The Return of Cake Jones

I admit that I lost my desire—not for cake but for writing about cake. My first semester at school didn't meet my expectations for a combination of reasons in and out of my control. But that is a waterbath under the cheesecake, so to speak.

I have just returned from Asheville, North Carollina (see the pictures) with a renewed sense of purpose, place, and thing. I am [noun]; hear me [verb].

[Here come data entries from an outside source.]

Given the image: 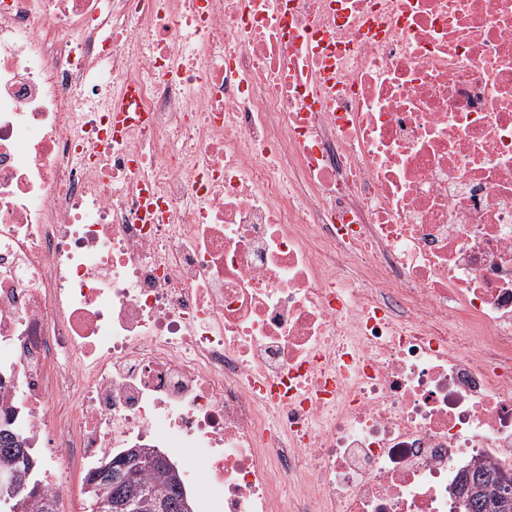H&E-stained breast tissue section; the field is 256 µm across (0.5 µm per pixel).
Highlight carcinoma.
<instances>
[{
    "instance_id": "carcinoma-1",
    "label": "carcinoma",
    "mask_w": 512,
    "mask_h": 512,
    "mask_svg": "<svg viewBox=\"0 0 512 512\" xmlns=\"http://www.w3.org/2000/svg\"><path fill=\"white\" fill-rule=\"evenodd\" d=\"M24 437L10 420L0 422V473H28L25 487L14 495L0 498V512H50V506H60L61 498L43 491L37 468H29L30 449L23 446ZM512 482V477L491 467H479L463 473L458 487L462 498L460 512H512V497L501 493L500 483ZM122 495L129 502L127 512H152L153 500L162 498L168 502L169 512H183L182 484L174 482L166 469H143L121 484Z\"/></svg>"
}]
</instances>
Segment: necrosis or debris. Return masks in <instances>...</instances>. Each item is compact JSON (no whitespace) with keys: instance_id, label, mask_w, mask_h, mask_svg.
Listing matches in <instances>:
<instances>
[{"instance_id":"necrosis-or-debris-1","label":"necrosis or debris","mask_w":512,"mask_h":512,"mask_svg":"<svg viewBox=\"0 0 512 512\" xmlns=\"http://www.w3.org/2000/svg\"><path fill=\"white\" fill-rule=\"evenodd\" d=\"M0 370L54 494L135 446L203 512L512 473V0H0Z\"/></svg>"}]
</instances>
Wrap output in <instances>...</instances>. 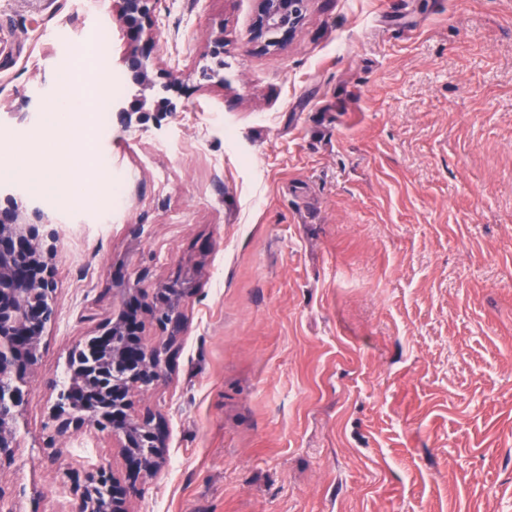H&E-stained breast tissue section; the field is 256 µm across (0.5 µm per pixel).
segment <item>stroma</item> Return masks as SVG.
<instances>
[{
	"label": "stroma",
	"instance_id": "stroma-1",
	"mask_svg": "<svg viewBox=\"0 0 512 512\" xmlns=\"http://www.w3.org/2000/svg\"><path fill=\"white\" fill-rule=\"evenodd\" d=\"M259 0H155L146 112L87 103L45 128L57 82L108 86L115 0H0V198L55 221L58 312L28 379L6 512H72L66 475L109 464L92 428L44 453L67 355L118 284L195 275L164 380L137 408L165 461L131 512H512V0H310L254 38ZM224 34L208 82L207 37ZM110 165L122 191L30 193Z\"/></svg>",
	"mask_w": 512,
	"mask_h": 512
}]
</instances>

Joe Mackall, my mentor this semester, has suggested that I write 300 words in the next four months. This is four pages a day, by my calculations. And with all the other things I need to do (and wish to do), it's undoable. But I'll have to work on my ability to churn out the words willy nilly, without regard for structure and order. I'll have to channel some of Ann Lamott's courage to "write a shitty first draft," one that no one's going to read.

And so I've begun to put my interview notes into prose.

Meanwhile, I have several things warming in the oven. First, comedian Jim Gaffigan (gaffe again?) has a standup routine based on cake, something my husband saw on Comedy Central while I was in Asheville. I'm trying to secure an interview with him, either by phone or e-mail or in person when he hits DC in April.

Second, I'm hoping to interview a man who gives all the town's bakers their start, a man even my first interviewee could say nothing nasty about (a feat, let me tell you).

Third, I'm looking forward to the Joy of cake when my friend, Brownie, comes for a visit and we have crabcakes at Kocos and real cakes at my sister's 40th birthday.